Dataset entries
►
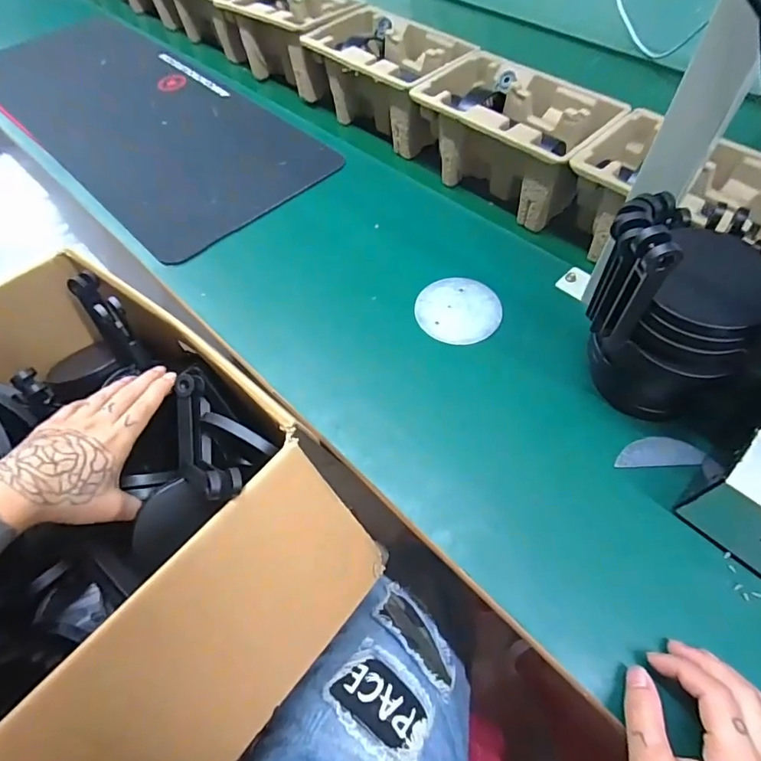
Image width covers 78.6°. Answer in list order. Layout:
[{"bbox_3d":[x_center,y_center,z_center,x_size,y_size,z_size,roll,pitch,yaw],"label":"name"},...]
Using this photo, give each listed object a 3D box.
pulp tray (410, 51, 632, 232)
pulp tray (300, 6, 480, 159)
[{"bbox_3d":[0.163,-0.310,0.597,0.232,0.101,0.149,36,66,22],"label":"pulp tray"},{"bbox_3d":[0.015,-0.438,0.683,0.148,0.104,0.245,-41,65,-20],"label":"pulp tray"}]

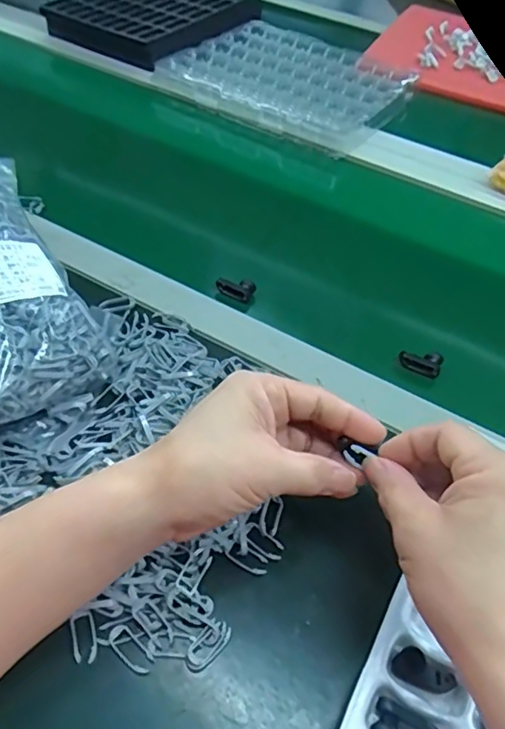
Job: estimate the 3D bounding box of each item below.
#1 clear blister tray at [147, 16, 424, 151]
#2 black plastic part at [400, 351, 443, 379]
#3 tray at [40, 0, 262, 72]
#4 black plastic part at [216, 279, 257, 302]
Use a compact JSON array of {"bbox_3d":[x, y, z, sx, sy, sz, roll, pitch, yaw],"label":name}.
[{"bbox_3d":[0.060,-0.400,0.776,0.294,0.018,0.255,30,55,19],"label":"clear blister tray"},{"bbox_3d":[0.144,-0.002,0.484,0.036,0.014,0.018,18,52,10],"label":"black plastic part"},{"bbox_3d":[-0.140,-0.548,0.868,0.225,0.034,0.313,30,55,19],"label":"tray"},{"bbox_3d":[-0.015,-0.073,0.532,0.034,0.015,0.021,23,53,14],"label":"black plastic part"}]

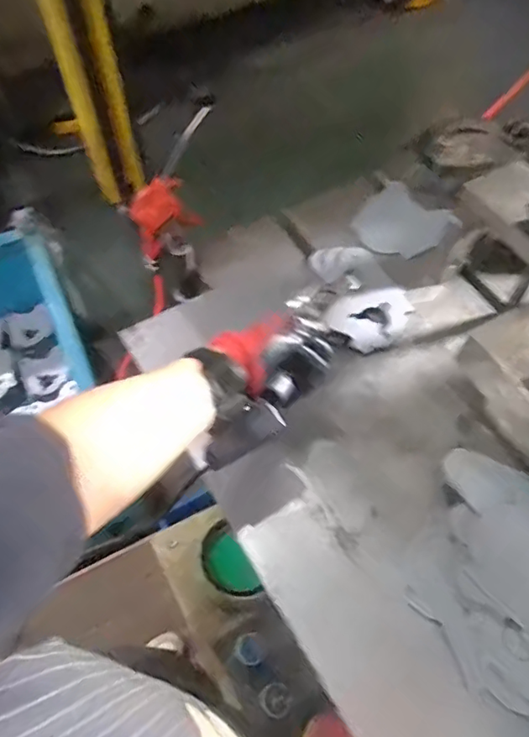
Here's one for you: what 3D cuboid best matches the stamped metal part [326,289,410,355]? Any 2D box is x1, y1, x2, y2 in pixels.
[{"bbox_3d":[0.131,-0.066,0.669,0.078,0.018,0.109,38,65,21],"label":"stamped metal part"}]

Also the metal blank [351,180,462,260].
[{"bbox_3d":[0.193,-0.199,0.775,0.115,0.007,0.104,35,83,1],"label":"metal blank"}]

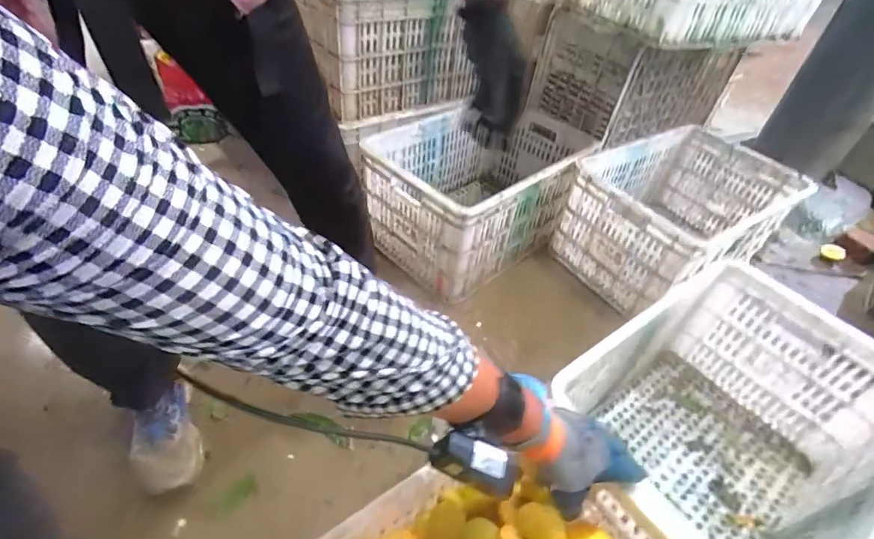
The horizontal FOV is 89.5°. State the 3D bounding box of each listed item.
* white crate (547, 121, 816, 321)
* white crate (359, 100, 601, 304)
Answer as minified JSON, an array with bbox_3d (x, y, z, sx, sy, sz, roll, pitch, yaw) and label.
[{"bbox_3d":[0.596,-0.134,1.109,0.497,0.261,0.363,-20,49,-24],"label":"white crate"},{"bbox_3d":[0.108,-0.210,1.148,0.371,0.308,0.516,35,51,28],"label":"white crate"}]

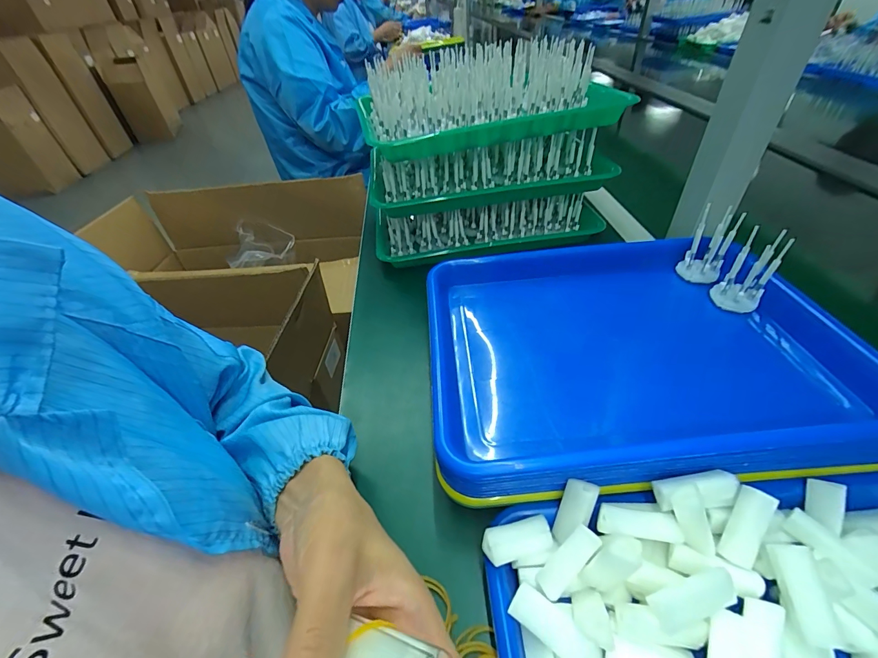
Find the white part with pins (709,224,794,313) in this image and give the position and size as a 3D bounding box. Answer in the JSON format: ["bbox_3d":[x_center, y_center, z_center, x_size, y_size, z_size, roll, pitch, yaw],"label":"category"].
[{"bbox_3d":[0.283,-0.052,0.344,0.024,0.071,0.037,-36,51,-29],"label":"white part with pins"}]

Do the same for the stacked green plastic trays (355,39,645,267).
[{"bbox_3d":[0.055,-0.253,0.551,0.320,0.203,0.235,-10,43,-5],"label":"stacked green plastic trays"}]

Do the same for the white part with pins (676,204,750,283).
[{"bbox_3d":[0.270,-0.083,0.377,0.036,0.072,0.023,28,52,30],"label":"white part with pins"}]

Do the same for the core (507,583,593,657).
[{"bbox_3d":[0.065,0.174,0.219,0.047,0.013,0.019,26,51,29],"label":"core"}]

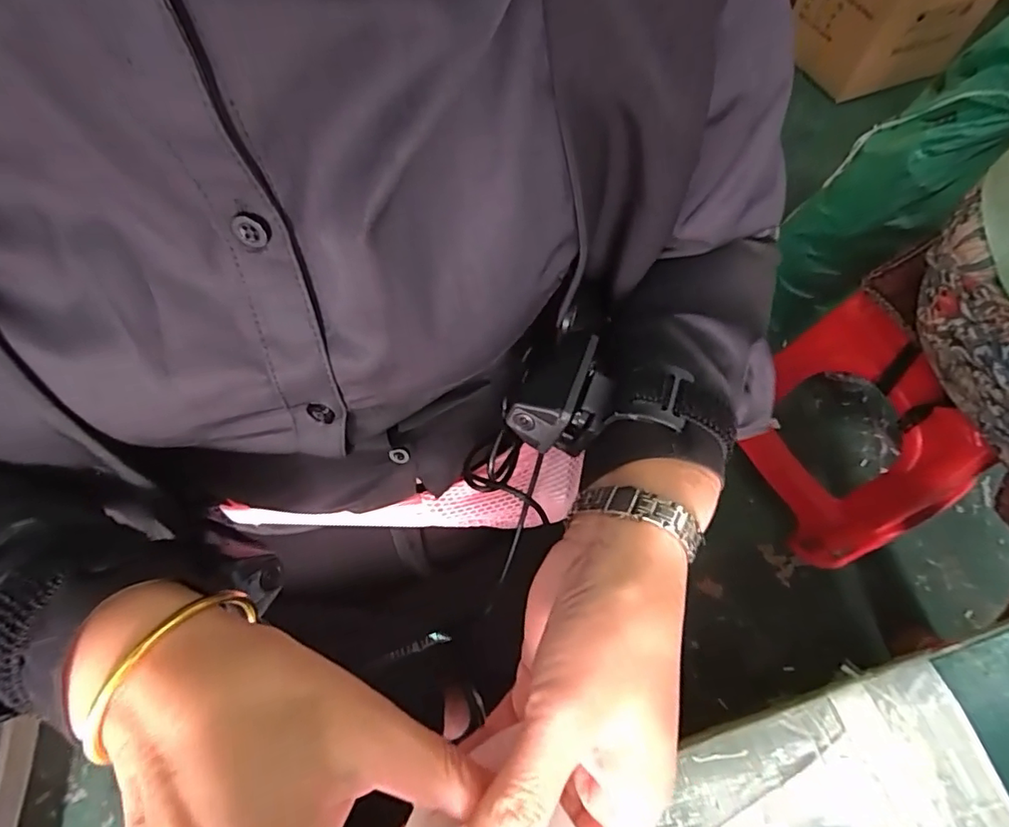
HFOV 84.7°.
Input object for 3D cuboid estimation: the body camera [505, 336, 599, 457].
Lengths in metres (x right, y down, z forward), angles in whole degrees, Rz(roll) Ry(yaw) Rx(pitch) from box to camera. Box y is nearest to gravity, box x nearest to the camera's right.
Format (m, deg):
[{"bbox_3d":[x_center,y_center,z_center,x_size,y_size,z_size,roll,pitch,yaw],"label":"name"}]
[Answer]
◄
■ Directions
The answer is a count and nothing more: lines above that contain "each".

■ Exercise result
3